Über Prognosen

Posted by Lukas On Juli 21, 2015 2 COMMENTS

Vermutlich werden die meisten von Euch hier reinschauen, weil eine zweite (oder dritte) Meinung zum Aktienmarkt gesucht wird. Vielleicht sogar eine erste. Ich finde man muss damit sehr vorsichtig sein. Ich habe es hier die letzten Monate immer öfter angesprochen, dass die Meinung, die man sich bildet – völlig unabhängig auf welcher Basis sie zu stande kam und wie das Ergebnis aussieht – für die Zukunft in aller Regel kontraproduktiv ist. Erst Recht wenn man sich eine Meinung über die Zukunft bildet. ;-)

Das Problem, mit dem man von da an konfrontiert ist nennt sich „Priming“, d.h. Voreingenommenheit.

Dinge, die von da an passieren, werden von unseren Hirnen nicht mehr rational verarbeitet.
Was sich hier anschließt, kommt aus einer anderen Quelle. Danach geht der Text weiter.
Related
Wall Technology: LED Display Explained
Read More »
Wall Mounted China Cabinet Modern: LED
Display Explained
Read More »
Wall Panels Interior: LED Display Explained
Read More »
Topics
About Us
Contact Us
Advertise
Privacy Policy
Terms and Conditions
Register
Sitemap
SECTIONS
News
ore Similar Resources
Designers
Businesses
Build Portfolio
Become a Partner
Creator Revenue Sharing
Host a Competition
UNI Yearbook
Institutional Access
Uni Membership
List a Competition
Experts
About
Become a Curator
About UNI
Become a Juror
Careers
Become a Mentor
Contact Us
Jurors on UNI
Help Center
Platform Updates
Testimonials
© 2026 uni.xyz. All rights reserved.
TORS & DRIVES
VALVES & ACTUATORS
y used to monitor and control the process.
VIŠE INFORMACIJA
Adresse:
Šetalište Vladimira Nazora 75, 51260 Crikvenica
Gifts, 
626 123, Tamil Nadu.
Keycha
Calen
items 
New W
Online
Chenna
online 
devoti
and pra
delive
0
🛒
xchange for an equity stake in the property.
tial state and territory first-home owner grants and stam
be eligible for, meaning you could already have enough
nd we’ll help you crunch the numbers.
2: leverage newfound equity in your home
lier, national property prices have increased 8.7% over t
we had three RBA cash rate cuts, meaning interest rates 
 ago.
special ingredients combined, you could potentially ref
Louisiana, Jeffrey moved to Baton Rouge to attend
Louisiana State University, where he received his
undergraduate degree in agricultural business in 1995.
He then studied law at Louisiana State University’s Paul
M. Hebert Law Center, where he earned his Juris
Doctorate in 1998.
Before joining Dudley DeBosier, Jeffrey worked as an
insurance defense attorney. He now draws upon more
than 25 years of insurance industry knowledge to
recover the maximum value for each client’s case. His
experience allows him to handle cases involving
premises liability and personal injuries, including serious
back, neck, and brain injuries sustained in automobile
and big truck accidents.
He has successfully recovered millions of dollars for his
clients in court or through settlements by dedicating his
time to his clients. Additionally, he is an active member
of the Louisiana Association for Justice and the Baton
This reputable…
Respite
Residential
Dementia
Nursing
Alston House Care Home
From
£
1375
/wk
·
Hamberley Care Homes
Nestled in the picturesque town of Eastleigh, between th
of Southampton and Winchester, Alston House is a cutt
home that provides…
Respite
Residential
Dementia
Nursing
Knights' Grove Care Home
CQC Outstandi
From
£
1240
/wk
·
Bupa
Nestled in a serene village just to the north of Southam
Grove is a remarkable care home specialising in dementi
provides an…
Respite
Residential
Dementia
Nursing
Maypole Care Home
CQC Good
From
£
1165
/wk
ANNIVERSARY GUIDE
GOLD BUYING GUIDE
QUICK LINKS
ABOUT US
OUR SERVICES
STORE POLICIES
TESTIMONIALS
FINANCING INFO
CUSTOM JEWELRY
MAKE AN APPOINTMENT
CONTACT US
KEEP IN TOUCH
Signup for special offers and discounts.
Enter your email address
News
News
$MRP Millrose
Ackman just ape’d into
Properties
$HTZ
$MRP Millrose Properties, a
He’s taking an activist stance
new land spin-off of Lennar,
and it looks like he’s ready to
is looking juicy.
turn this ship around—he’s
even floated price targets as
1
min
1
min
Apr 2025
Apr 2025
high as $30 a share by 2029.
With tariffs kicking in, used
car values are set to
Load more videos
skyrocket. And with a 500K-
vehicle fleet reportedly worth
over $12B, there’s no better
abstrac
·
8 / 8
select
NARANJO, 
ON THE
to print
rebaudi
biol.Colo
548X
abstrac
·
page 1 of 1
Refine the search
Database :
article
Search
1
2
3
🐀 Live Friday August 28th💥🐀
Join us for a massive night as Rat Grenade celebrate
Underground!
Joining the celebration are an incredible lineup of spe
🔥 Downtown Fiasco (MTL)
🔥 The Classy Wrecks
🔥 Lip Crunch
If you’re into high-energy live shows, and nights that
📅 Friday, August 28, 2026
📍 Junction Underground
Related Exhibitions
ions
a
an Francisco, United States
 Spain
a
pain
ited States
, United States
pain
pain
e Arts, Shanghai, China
Warnsignale werden möglicherweise übersehen wenn man bullish ist, im umgekehrten Fall werden Kaufsignale missachtet. Das Ego kommt in Spiel als enorme Störgröße mit dazu. Grundsätzlich nimmt man dann Dinge, die nicht zur Meinung passen entweder gar nicht mehr wahr oder stellt sie in Frage oder missachtet sie gar bewusst, weil sie das Ego verletzen.

Marktprognosen im klassischen Sinne aufzustellen ist daher der erste Schritt zum schlechten Trading. Das gilt sowohl für den Handel von Aktien als auch von Märkten und wohlmöglich von allen anderen Dingen auch.

Sorry, dass ich Euch enttäuschen muss. Ich habe hier jahrelang nichts anderes gemacht als Marktprognosen aufzustellen. Unglücklicherweise waren einige davon auch noch sehr zutreffend, andere wieder nicht. Die zutreffenden bleiben natürlich hängen ;-) Und so bleibt natürlich auch das Gefühl hängen, dass man unbedingt Prognosen aufstellen muss um überhaupt erfolgreich sein zu können.

Es lohnt daher vielleicht den Begriff Prognose zu definieren, schließlich ist mit jeder Aktion, die wir vornehmen ja eine Grundlage der Entscheidung vorliegend und wir möchten – und ich behaupte auch mal wir MÜSSEN – die Gedanken, die wir bei den Entscheidungen, die wir am Aktienmarkt treffen, dokumentieren. Einfach als wichtige Vorraussetzung für eine spätere Fehleranalyse, ein lessons-learned.

Ich möchte den Begriff Prognose klar genug ein- bzw. abgrenzen. Sonst müsste ich ja den Blog hier dicht machen, wie gesagt.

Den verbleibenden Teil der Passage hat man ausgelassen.